How do we respond to the challenges that Jesus Christ brings? What are we to do with Jesus when he says, “Oh by the way, the truth you’ve been seeking, the God you’ve been waiting for, is right here. Look no further!” Or when we hear him tell us we must eat his flesh and drink his blood? Or when he lays some other demand on our life that we feel is unreasonable? Shall we dismiss him as a dangerous megalomaniac, deeply out of touch with reality?  Or is he exactly who he says he is: the one God sent us, the one and only bread of life?
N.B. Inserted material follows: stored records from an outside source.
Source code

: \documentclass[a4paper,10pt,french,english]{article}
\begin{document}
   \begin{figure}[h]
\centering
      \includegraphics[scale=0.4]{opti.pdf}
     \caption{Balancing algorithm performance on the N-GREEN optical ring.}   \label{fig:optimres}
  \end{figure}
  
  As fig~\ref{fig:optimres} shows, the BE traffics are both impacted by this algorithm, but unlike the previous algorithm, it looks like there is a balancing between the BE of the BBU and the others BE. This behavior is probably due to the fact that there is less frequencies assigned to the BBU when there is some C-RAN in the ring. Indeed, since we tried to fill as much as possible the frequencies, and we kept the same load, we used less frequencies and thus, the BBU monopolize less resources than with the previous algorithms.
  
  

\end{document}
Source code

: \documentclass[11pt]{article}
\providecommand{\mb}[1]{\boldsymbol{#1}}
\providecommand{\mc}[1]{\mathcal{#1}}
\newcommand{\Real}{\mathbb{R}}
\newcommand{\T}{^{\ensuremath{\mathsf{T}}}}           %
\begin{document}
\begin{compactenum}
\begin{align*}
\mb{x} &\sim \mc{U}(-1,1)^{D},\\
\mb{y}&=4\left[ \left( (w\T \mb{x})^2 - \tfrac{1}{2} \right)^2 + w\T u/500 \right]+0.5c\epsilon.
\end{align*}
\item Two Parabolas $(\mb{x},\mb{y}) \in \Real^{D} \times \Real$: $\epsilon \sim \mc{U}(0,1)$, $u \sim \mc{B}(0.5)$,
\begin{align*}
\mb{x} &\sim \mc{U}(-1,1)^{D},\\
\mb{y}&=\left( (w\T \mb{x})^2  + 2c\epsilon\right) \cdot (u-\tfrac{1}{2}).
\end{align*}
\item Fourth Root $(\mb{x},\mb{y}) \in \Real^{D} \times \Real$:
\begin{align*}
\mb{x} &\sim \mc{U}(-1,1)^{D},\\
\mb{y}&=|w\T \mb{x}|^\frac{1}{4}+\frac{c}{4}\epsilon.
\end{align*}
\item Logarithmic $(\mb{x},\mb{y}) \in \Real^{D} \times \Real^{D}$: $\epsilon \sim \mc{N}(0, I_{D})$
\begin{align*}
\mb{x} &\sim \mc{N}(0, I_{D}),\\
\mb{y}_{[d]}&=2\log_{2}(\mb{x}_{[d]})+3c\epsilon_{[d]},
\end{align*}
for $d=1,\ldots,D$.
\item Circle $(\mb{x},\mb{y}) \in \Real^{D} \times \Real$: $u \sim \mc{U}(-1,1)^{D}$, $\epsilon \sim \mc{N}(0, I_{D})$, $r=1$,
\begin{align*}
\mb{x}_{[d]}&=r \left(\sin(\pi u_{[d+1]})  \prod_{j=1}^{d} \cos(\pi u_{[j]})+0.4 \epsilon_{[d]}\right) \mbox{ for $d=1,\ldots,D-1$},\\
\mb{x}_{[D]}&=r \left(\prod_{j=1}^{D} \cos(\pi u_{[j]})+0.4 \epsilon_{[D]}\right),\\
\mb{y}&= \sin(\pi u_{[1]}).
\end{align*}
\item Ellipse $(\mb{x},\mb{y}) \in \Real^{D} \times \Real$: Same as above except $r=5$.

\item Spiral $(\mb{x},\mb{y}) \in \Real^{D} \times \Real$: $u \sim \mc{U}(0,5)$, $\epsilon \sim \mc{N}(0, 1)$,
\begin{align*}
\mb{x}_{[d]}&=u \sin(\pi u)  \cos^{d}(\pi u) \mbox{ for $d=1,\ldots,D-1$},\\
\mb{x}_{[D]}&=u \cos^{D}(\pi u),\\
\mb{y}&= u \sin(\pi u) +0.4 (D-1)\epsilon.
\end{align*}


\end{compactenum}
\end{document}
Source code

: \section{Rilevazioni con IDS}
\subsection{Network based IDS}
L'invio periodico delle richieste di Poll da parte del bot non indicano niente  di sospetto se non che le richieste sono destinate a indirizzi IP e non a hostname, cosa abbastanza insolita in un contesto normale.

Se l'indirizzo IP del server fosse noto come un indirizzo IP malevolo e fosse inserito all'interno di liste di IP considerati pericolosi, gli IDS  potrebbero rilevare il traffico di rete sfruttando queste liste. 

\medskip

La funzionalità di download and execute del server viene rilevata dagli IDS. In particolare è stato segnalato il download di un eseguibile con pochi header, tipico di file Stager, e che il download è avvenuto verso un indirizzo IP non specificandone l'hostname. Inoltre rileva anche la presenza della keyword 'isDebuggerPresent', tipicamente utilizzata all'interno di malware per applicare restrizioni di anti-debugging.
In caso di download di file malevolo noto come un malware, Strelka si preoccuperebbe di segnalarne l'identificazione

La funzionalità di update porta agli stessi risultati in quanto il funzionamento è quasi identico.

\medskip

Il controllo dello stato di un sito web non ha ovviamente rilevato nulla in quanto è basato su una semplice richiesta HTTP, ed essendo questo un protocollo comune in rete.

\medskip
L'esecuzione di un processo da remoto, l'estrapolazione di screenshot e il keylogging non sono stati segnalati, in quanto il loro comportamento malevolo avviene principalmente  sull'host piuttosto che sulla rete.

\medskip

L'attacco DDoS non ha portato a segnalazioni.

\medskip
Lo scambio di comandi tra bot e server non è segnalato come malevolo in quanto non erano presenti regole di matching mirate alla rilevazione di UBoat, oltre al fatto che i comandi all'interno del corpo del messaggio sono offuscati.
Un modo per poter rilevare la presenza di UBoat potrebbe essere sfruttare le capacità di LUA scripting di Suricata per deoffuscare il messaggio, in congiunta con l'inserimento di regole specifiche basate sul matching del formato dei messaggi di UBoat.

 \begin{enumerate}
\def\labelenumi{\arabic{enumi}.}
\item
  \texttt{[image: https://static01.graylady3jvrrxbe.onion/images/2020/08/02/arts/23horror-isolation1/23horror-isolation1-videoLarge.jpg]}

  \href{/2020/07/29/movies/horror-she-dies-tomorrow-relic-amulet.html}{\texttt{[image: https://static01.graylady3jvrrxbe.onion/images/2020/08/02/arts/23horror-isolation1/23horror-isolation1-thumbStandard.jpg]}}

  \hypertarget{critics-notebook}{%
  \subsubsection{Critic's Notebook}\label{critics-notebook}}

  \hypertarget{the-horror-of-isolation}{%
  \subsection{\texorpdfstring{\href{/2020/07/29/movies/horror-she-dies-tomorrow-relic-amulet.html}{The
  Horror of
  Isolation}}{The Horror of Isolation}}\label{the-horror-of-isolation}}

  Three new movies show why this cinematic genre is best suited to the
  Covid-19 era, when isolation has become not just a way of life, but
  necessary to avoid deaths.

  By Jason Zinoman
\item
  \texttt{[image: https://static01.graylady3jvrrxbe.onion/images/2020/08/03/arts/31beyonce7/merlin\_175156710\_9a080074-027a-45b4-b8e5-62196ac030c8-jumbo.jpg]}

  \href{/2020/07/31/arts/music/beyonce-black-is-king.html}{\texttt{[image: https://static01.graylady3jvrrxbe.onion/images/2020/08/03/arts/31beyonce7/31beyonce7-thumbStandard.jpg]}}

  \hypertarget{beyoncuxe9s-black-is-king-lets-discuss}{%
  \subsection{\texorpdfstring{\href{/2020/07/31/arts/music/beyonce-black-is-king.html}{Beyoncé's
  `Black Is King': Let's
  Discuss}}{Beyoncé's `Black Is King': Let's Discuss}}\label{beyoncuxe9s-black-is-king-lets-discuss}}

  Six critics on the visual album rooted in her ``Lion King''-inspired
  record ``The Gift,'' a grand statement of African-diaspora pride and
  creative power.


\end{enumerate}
Our response to these challenges should be Peter’s: Lord, there is no one else in our “selfie” culture that we can turn to who will meet our deepest needs: forgiveness of sin and a life worth living, abundance now and never ending, real food for our hungering hearts, and real drink for our souls that thirst for a genuine and authentic identity. Lord, we will remain true to you and your word even when the rest of the world dismisses you and your word.  We will follow you when your truth and your ways are hard to understand and even harder to apply.  We will love our neighbors, share the Gospel, and pray for them even when they turn against us.  We will receive with joy those refugees of a secular and sexualizing culture that won’t keep its promise of fulfillment, the same joy with which you received us when we came to you as prodigal sons and daughters.  

We will follow YOU Jesus, because only you have the words of eternal life.